Paugusset
The Paugusset are an Indigenous people of the Northeastern Woodlands in western Connecticut. Paugusset is also the name of their principal settlement in the 17th and 18th centuries.
Historian Edward Manning Ruttenber wrote that they were a band of the Wappinger people and a subject of the Mattebesec. Ethnographer John Reed Swanton described them as the Paugusset sachemdon. A sachem was a leader among Eastern Algonquian-speaking peoples.
Today, Paugusset people are members of the Golden Hill Paugussett Indian Nation.
Territory and settlements
Historically, they lived along both banks of the Housatonic River near the Naugatuck River.Their primary town, Paugusset, was on the eastern bank of the Housatonic River and had 300 residents at its height.
They had towns in present-day Milford and Derby in New Haven County as well as Fairfield and Litchfield counties.

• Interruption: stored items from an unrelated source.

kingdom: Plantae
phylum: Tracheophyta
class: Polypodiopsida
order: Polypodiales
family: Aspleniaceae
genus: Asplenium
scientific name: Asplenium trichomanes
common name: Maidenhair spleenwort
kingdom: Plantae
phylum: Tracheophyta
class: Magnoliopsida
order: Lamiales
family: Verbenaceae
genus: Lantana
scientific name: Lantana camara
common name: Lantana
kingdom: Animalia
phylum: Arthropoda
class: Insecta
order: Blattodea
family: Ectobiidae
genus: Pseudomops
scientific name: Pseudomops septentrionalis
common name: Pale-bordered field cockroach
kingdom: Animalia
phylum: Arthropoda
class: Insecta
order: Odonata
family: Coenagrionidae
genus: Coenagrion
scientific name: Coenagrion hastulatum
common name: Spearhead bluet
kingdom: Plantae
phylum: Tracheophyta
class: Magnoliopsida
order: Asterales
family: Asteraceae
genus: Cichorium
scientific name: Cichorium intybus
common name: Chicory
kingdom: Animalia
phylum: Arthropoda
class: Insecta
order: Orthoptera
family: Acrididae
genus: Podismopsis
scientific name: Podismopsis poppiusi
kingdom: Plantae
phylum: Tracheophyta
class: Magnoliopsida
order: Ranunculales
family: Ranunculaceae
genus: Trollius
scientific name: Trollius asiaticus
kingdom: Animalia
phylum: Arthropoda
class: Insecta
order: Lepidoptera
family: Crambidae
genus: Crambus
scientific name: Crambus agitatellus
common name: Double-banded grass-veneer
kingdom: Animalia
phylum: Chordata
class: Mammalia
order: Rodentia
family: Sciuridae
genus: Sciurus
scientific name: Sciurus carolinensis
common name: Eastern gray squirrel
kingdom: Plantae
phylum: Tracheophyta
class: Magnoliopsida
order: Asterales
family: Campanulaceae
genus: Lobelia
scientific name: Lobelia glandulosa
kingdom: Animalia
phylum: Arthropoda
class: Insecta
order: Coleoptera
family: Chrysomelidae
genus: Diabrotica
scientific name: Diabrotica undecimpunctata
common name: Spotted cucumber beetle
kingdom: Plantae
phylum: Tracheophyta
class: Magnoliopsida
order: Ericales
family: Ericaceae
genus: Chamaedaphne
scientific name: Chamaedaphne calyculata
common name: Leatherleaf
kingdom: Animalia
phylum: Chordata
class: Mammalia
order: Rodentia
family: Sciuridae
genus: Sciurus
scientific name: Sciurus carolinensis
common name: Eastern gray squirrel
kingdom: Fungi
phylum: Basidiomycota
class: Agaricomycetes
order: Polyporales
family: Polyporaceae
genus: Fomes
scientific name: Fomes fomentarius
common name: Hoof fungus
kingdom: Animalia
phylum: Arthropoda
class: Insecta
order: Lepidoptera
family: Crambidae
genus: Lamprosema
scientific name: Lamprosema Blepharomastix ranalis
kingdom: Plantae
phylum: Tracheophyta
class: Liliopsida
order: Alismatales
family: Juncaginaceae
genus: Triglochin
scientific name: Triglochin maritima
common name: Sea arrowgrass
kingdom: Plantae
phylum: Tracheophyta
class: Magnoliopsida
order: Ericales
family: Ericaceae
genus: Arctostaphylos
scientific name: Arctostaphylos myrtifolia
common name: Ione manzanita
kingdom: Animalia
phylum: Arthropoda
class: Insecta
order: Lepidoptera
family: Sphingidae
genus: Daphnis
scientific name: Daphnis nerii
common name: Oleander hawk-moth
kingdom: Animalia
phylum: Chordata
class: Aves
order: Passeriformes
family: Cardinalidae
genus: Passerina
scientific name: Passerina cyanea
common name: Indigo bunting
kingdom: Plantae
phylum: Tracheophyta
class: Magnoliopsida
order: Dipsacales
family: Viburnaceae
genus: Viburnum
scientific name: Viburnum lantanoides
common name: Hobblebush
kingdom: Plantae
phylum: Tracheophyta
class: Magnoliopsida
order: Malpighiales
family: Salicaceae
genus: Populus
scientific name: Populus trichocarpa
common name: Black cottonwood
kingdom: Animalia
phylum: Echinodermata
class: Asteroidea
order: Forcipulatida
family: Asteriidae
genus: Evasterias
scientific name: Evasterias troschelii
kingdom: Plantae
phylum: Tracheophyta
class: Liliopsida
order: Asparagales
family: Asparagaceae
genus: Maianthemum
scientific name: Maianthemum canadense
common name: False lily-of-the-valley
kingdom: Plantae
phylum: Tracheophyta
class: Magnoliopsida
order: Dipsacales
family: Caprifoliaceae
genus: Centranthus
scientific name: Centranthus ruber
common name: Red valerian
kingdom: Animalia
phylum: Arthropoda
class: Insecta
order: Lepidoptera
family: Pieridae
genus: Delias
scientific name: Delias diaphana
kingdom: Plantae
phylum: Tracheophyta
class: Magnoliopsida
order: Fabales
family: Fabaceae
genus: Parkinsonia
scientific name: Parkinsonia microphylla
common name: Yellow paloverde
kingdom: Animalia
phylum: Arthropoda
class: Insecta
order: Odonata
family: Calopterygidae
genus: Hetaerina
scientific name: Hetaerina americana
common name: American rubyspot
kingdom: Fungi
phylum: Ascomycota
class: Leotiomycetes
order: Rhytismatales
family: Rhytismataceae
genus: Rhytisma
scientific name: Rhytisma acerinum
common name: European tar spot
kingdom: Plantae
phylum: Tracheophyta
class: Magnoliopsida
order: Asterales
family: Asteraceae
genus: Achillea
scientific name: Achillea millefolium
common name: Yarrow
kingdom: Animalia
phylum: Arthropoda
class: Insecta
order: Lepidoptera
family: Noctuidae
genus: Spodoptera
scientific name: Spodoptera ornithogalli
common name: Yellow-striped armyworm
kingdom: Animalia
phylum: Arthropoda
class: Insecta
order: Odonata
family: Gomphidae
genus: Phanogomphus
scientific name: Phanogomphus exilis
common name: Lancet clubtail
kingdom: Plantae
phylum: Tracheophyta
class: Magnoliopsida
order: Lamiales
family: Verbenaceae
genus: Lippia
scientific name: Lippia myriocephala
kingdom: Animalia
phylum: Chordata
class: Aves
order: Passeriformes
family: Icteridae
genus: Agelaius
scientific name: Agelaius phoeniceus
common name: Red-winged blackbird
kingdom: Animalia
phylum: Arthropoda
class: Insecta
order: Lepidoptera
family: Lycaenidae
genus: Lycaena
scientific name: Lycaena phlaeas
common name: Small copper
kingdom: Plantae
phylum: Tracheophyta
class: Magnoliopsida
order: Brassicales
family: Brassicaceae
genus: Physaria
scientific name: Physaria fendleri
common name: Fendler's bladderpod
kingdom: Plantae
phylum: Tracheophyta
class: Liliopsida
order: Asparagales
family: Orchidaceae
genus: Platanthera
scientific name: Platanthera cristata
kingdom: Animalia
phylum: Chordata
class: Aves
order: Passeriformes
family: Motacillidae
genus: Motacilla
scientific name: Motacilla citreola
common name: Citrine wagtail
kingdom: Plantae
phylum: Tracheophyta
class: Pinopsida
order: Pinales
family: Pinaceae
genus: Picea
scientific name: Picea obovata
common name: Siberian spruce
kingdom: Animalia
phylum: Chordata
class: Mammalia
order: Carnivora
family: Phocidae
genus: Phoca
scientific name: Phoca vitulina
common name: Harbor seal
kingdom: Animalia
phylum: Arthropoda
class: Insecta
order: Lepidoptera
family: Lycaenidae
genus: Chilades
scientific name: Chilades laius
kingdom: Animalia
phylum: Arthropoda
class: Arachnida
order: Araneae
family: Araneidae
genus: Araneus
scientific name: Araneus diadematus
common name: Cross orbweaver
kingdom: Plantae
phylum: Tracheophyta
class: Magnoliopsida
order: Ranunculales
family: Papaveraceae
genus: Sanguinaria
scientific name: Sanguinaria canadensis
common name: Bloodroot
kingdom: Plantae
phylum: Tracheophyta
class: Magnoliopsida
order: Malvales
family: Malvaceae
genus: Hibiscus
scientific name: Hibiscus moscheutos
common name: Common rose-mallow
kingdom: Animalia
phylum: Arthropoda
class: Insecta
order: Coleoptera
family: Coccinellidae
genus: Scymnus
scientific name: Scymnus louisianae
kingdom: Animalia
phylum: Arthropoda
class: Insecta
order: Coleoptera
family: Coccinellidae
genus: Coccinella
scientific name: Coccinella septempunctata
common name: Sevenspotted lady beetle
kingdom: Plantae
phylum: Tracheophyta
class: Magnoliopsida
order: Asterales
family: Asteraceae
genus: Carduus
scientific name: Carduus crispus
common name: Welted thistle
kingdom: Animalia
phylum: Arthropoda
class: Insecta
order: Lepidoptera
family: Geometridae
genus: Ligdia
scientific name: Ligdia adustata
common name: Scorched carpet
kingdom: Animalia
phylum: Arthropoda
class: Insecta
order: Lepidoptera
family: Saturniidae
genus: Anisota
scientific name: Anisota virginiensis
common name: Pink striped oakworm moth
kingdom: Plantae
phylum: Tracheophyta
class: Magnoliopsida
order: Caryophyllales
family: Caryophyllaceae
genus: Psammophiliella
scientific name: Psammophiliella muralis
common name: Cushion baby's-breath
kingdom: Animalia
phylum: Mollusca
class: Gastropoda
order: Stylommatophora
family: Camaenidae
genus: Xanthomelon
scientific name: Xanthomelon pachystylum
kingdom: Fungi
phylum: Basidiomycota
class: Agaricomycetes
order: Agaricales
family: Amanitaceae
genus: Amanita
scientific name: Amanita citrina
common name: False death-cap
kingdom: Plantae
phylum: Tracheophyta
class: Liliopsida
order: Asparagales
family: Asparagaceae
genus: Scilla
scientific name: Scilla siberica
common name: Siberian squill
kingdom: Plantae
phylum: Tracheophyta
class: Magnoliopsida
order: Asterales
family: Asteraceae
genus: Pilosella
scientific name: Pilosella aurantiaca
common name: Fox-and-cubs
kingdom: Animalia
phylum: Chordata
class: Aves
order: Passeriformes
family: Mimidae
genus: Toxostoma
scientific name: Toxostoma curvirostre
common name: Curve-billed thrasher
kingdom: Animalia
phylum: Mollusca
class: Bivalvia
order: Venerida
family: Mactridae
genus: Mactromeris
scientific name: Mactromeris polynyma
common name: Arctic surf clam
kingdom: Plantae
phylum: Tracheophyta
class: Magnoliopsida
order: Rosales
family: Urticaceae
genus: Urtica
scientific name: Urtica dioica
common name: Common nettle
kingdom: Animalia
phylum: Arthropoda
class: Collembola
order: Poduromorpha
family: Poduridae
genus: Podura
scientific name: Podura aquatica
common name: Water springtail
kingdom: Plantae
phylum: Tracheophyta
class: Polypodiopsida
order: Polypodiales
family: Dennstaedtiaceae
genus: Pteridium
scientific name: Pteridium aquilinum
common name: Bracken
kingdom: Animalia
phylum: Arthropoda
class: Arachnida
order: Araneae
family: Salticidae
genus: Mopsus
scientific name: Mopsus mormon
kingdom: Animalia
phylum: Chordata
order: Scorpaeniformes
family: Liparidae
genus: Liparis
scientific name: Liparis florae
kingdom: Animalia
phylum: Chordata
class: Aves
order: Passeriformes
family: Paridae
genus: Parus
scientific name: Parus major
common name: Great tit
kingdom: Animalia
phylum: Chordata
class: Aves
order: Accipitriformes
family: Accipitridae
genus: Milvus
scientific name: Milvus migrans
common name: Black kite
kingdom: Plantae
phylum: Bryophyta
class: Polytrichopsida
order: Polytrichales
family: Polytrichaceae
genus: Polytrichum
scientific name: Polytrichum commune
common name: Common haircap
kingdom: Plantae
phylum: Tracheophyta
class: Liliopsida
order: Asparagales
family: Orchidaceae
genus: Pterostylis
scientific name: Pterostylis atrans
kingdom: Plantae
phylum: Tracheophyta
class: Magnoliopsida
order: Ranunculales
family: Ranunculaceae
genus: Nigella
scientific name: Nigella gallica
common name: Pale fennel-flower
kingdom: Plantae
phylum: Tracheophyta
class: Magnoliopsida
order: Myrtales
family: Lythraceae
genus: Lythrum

Besides the principle village of Paugusset, their other villages included Meshapock, Naugatuck, Pequonnock, Pisquheege, Pomerag, Potatuck, Squantuck, Turkey Hill, Wepowaug, and Woronock. The Paugusset and Schaghticoke both lived in Chusetown, a Native settlement in present-day Seymour, Connecticut.
Name
Paugusset translates to "where the narrows open out" or "place where forks in a river join."The name Paugusset is also commonly spelled Paugussett. Their name was recorded in numerous other ways, including Pagasett, Paugasset, Wepawaug, and Wopowage.
Language
Anthropologist Frederick Webb Hodge wrote that the Paugusset spoke an Algonquian language. The Connecticut State Department of Education states that they spoke an Iroquoian language related to Natick.History
17th century
The Paugusset's first recorded contact with Europeans was in 1637, when the English fought a war with the Pequot, who took refuge with Paugusset. The English then attacked Paugusset villages. After this war, the Paugusset lost 90 percent of their land, and the English enslaved 200 to 400 Paugusset people and sent them to the Caribbean.In 1659, the English granted the Paugusset 100 acres of land near Bridgeport, Connecticut. In early historical times, their population was between 700 and 800 people. By 1660, they had sold most of their lands to English colonists.